Outre les exemples-rituels soigneusement gorgés des phénomèmes qu’on prétend attester (Laurendeau 1985: 96, note 12), on aura noté l’éventail de définitions assignées a joual pour, entre autres, nier que ce métaterme désigne la langue vernaculaire québécoise. Il est alors possible de voir se préciser cette idée fantasmée d’une proximité du joual à l’anglais. Référence à notre défaite définitive à l’appui, on affirme ensuite que le joual dans les lettres n’est pas une manifestation naturelle d’américanité, mais quelquechose nous ayant été inculqué de force et presque de façon calculée, par le vainqueur (sur le phénomène de l’interlecte en littérature, beaucoup plus saillant dans le français hors-Québec, voir Tessier 1996):

« De ceste béate maladie: le triomphalisme Joualeux

Mais. Cruel paradoxe!, plus nos auteurs s’adonnent à la parlure jouale pour mieux illustrer la détresse d’un peuple en vérité très magané, plus ils paraissent nous inviter à parler ceste sous-langue et semblent signer en beauté notre défaite définitive. Par un injuste retour des choses ou un malheureux hasard, l’introduction réussie mais si mal entendue du joual en nos Belles-lettres coincide avec cette neuve attitude que je m’aventure à nommer: triomphalisme joualeux: qui consiste à se dire très fier de parler enfin une langue complètement de chez nous et surtout qui n’a rien à voir avec cette langue-à-mémére que des femmellettes fédéralistes comme madame Claire Martin ou Dame Kirkland-Casgrain voudraient nous entendre parler. Mais qui est un idiome d’hommes libres, affirmés, forts, « américains », high, pop, in, c’est-à-dire ma foi, quasiment anglophones…

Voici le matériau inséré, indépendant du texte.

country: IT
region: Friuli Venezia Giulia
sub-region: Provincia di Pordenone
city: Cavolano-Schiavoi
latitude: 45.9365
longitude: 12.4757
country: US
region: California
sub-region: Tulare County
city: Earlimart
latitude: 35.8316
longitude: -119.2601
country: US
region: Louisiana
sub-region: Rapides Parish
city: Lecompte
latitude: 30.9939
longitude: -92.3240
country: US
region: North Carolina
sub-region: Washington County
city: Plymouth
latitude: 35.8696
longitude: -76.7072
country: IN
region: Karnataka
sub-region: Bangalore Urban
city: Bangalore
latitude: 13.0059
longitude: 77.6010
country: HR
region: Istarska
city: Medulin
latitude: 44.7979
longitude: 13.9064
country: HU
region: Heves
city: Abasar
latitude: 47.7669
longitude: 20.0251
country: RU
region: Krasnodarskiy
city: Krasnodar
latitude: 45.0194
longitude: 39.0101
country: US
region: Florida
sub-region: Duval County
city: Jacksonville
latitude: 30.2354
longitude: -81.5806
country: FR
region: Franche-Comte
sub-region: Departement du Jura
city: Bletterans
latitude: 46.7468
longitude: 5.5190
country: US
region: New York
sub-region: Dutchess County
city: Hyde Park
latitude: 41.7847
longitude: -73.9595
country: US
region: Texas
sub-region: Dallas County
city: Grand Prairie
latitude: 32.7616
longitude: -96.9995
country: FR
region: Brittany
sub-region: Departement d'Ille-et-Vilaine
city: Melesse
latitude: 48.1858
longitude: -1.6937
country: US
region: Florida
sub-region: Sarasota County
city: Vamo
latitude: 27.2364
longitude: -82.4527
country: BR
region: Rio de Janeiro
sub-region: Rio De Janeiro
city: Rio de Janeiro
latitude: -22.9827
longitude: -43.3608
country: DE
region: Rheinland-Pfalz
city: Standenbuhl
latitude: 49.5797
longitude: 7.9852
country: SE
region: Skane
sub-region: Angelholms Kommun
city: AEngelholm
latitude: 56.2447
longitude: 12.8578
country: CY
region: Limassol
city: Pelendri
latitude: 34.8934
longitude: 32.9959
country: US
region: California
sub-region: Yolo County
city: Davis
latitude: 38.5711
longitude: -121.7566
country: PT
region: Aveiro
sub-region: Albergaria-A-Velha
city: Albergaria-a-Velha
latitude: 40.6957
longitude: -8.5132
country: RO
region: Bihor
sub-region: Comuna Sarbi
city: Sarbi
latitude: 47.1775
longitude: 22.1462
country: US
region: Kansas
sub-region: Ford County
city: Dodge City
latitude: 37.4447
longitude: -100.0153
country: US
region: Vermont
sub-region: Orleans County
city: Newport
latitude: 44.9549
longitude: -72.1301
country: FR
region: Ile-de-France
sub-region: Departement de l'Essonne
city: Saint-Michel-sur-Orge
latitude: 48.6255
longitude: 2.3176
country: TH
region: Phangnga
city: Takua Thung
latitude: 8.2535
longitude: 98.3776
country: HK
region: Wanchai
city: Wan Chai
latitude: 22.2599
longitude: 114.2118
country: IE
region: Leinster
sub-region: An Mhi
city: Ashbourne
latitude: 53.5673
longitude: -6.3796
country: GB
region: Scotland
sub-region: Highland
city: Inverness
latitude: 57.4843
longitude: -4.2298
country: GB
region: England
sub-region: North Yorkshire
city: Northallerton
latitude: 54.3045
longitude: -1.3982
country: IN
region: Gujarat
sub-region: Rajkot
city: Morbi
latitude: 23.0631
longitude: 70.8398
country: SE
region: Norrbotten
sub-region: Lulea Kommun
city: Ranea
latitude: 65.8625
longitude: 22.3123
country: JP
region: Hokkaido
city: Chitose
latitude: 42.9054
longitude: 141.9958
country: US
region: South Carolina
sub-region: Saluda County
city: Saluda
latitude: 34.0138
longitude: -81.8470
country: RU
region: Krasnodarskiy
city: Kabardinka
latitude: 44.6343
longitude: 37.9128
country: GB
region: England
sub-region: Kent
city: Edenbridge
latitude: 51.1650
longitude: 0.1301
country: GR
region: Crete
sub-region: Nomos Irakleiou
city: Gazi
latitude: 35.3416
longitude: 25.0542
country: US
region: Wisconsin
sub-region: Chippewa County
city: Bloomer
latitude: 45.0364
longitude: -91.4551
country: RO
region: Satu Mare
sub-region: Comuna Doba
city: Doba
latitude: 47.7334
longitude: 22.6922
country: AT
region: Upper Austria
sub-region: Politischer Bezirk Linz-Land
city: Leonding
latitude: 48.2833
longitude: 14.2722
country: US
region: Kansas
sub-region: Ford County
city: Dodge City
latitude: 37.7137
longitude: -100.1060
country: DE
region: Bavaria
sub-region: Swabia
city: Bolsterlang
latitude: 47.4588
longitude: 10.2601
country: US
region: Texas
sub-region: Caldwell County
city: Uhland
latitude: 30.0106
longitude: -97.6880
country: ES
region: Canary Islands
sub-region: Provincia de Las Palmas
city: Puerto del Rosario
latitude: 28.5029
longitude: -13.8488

Je raille donques cette utopie digne de Jacques le Matamore qui consiste à s’imaginer que le joual ne nous a point été appris de force, qu’en le parlant nous ne sommes victime d’aucune coercition ou politique d’incitation exemplairement efficace, que ceste langue nous est venue naturellement et que seule la fidélité à notre tempérament rabelaisien ou ce qu’il en reste nous commande d’ingurgiter tous les mots du dictionnaire Webster avecques l’appétit de Gargantua. En vérité, plus nous gaspillons d’énergie à nous persuader que nous assimilons l’Autre, plus il nous trouve faible et mieux nous assimile. »

(LALONDE 1974: 24-25)

Il est ici important de noter que le florilège de définitions fourni antérieurement pour le métaterme joual est soudain escamoté dans cette partie du raisonnement. Désormais le joual est tout simplement un franglais ou, dans la terminologie des linguistes, un interlecte (Laurendeau 1985: 96, note 12). La masse des commentateurs élitaires ordinaires est explicite sur ce point. Quand aux commentateurs s’inspirant au mieux de la linguistique et de la socilinguistiques, ils perpétuent eux aussi l’idée d’une proximité joual/anglais. Le journaliste et chroniqueur linguistique Louis Landry abandonne l’attitude de stigmatisation de ses pairs, mais pense encore le joual comme un interlecte. « Non le joual, comme le slang, ne sont pas des langues asservies [sic], colonisées et à-plat-ventristes, mais des adaptations, à cause d’un milieu physique et social très différents, de deux langues européennes au continent américain » (Landry 1972b: 5). Un auteur anonyme marxisant de la revue Stratégie comprend bien qu’une langue assimile ses emprunts et non pas le contraire, mais impute l’entrée d’anglicismes en français québécois au bilinguisme, ce qui est inexact.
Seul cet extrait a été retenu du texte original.